Wiki, vc vai longe!!!
( bem longe de preferencia...rsrs)
Re Brasil

Cris disse...

opa, opa, best sellers na mesa da secretária, ai, ai, que generalização é essa, sou secretária e nunca, (até hoje) of course, tive best sellers nem mesmo Paulo Coelho na minha mesa. Tem um Paulo Coelho na minha instante, mas cada vez que olho pra ele querendo descobrir porque tanta gente o "ama", me dá uma leseira....

Leandro Leal disse...

Cris: Puxa, não quis ser generalizador - tá bom, talvez um pouco, mas não existe sarcasmo sem uma certa dose de generalização. Falando em generalização, é exatamente por isso que tenho aversão aos best-sellers: se todo mundo gosta, alguma coisa deve estar errada. É o caso do Paulo Coelho, a quem eu já dei uma chance quando tinha uns 15 anos. Se eu não gostei naquele tempo, quando era bem menos exigente, por que mudaria de idéia agora?
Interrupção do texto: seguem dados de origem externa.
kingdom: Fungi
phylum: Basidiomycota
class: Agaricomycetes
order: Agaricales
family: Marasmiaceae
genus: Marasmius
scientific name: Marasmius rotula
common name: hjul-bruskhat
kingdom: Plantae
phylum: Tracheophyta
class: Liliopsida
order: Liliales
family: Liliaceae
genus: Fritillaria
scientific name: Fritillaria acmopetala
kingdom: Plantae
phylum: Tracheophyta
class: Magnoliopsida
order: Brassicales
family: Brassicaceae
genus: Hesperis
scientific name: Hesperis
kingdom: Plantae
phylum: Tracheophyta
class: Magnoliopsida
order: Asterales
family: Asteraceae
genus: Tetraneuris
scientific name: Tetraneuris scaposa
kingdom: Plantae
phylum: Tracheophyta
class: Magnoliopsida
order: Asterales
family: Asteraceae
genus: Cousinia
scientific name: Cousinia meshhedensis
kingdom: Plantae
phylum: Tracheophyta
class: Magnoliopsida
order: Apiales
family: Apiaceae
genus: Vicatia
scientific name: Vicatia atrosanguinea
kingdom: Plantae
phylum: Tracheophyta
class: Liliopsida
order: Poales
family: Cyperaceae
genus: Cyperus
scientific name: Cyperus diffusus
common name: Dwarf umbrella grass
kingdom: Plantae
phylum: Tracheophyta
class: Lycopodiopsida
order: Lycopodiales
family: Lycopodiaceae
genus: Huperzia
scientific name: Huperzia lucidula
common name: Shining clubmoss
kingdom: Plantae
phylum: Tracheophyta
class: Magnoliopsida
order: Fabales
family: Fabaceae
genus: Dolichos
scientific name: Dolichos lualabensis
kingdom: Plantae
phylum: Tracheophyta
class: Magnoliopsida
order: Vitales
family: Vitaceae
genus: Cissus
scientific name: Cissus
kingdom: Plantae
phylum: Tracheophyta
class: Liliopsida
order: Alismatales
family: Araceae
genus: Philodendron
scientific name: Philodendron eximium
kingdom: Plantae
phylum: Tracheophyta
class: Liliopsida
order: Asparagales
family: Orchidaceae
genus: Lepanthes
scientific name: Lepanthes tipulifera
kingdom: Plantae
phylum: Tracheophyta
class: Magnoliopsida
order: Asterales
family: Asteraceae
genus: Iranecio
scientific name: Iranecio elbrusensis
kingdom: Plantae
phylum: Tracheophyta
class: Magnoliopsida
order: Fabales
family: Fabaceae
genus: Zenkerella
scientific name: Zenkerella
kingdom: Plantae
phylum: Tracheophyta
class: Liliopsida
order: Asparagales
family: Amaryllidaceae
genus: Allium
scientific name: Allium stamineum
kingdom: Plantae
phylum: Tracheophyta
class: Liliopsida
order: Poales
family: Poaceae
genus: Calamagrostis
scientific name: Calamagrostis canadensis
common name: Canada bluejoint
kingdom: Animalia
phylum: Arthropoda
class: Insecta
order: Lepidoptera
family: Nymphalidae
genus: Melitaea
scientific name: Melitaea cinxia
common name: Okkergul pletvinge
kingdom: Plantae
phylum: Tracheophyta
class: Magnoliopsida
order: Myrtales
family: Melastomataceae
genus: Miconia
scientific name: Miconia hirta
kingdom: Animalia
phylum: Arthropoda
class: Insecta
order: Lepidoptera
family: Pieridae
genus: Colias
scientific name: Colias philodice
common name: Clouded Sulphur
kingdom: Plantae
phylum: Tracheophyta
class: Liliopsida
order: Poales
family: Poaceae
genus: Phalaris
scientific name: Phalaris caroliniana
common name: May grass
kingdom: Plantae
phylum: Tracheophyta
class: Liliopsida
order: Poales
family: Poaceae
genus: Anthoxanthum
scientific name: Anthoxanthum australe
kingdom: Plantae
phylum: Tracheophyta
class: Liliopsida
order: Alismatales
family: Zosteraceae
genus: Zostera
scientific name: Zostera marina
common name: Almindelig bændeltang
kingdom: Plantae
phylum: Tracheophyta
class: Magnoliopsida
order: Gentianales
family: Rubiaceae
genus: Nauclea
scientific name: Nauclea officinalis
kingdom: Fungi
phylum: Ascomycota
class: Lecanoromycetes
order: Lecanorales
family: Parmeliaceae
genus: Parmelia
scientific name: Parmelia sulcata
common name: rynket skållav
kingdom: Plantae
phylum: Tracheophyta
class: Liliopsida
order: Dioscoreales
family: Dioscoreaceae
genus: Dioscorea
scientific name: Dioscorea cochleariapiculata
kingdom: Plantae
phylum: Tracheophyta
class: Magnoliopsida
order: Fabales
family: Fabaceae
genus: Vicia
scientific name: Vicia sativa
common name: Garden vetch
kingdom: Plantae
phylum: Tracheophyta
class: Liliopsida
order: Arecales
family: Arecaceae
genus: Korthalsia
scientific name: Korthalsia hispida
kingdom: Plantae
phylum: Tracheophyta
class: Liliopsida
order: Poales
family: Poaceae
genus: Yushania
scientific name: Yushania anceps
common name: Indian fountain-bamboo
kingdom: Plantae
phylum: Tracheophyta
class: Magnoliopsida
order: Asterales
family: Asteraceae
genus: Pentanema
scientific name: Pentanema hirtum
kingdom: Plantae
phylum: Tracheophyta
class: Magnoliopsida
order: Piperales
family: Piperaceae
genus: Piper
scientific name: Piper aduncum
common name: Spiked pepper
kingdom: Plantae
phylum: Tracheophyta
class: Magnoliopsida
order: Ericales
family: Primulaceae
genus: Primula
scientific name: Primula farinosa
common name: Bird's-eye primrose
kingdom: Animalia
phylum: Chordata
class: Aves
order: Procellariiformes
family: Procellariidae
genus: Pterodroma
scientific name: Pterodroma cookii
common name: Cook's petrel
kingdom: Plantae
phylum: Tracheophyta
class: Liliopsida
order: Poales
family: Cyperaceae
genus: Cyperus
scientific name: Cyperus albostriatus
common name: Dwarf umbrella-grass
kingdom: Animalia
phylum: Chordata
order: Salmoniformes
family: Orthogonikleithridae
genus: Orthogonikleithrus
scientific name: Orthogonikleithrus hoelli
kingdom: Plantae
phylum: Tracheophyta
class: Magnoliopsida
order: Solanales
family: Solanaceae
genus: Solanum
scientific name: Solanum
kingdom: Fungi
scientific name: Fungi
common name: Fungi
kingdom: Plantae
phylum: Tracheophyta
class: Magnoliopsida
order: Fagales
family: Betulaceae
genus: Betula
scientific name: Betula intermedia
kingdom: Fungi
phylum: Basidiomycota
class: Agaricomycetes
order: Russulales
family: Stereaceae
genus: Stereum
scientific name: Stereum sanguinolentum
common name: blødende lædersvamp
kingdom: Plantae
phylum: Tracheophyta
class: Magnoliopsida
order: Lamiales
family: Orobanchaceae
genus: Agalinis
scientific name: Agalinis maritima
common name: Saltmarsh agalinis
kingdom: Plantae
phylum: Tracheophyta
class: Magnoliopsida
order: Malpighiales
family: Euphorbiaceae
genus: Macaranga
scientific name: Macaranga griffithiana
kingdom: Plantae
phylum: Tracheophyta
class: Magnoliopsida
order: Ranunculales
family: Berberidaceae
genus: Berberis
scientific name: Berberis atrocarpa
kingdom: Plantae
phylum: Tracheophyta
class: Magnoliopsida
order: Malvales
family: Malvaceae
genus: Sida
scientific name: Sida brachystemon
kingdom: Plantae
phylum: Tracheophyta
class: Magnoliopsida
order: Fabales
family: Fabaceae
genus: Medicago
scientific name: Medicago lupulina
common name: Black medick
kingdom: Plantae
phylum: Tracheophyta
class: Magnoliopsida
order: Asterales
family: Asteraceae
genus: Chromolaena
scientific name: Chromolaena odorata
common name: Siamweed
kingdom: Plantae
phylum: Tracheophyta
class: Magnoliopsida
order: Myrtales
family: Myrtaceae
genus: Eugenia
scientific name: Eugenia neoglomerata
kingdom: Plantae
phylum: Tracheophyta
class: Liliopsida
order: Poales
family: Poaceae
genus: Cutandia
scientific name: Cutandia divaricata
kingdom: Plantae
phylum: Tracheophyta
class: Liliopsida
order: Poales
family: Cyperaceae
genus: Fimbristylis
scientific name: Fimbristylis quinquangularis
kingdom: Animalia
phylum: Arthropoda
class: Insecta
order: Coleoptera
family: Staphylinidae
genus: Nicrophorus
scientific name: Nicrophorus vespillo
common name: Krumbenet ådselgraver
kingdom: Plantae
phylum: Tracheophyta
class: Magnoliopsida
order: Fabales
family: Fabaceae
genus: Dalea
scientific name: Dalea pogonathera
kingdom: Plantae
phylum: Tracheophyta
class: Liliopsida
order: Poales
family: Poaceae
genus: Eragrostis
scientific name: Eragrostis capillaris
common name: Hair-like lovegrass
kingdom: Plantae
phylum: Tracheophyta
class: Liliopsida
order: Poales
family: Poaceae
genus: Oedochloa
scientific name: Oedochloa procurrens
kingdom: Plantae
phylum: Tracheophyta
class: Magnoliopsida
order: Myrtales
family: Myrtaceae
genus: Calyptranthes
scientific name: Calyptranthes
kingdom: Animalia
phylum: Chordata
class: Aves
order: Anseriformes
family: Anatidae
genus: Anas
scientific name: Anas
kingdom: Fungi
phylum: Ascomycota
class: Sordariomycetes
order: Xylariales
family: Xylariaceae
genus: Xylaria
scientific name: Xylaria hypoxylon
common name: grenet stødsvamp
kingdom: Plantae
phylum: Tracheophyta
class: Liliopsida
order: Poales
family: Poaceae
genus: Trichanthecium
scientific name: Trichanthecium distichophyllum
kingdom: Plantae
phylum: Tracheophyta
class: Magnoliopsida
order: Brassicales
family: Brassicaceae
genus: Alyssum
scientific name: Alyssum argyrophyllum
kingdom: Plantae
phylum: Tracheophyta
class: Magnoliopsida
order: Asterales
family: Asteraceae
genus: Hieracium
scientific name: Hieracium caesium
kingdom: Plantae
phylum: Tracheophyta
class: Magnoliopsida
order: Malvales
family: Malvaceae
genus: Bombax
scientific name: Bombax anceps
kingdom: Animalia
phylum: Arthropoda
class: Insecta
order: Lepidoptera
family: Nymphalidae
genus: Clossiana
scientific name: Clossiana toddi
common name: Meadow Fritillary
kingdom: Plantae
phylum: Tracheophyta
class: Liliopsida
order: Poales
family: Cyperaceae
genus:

Mas, às vezes, vale a pena vencer o preconceito, como no caso do "Apanhador de Pipas". Um dos raros casos em que algo de qualidade consegue fazer sucesso.

Cris disse...

Em tempo é na estante e não instante, ai, ai...acho que foi a "raiva" (rs).
Hum, continuo desanimada quanto ao Paulo Coelho, só queria ter argumentos para debater sobre, hum, acho que ele vai esperar mais um cadin.
Pois é, o Apanhador de Pipas é um que quero muito ler, no meio da minha bagunça de leituras que ando fazendo espero ter tempo, olhe mude seu conceito quanto às secretárias...(rs)...

Leandro Leal disse...

Cris: Também em tempo, o nome do livro é "O Caçador de Pipas". Esse "Apanhador" saiu porque devia estar pensando no J.D. Salinger. Não tenho muito o que debater sobre o Paulo Coelho, além do seu discutível valor literário - em outras palavras, escreve mal e ponto. O que não é discutível, é o valor da conta bancária dele. Queria eu escrever mal assim.

Cris disse...

eita que eu fui na sua onda também, já li o apanhador no campo de centeio, confesso que não gostei tanto., apesar de ser um dos cults, não é? tem uma coisa que já é assim, já não vou muito com a carinha do Paulo Coelho, mas engraçado, até que a fase do Raul Seixas com ele já considero mais criativa...pois é, os "escolhidos" a fazerem suesso, poderiam ser de boa qualidade, but...

Leandro Leal disse...

Cris: Gosto muito do "Apanhador". Deve ser por ser um clássico adolescente e eu, um adolescente de 30. Concordo com você: o Paulo Coelho parceiro do Raul é tão bom, que parece ser outra pessoa. Pra onde foi todo aquele talento? Agora, dando continuidade à minha incursão pelo populacho, comecei a ler "O Código Da Vinci". Estou achando pessimamente mal escrito, mas, como o tema me interessa e pessoas que consideram recomendaram, vou em frente. Vamos ver se rende um texto...

Cris disse...

Hum, espero que renda um ótimo texto! Agora, se tá ruim demais, larga no meio...(Rs)!